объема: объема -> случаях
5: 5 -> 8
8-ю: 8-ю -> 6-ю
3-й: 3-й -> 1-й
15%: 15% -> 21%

------

» Exercise prompt:
Reproduce every line of the material above verbatim, in the same order.

» Expected answer:
объема: объема -> случаях
5: 5 -> 8
8-ю: 8-ю -> 6-ю
3-й: 3-й -> 1-й
15%: 15% -> 21%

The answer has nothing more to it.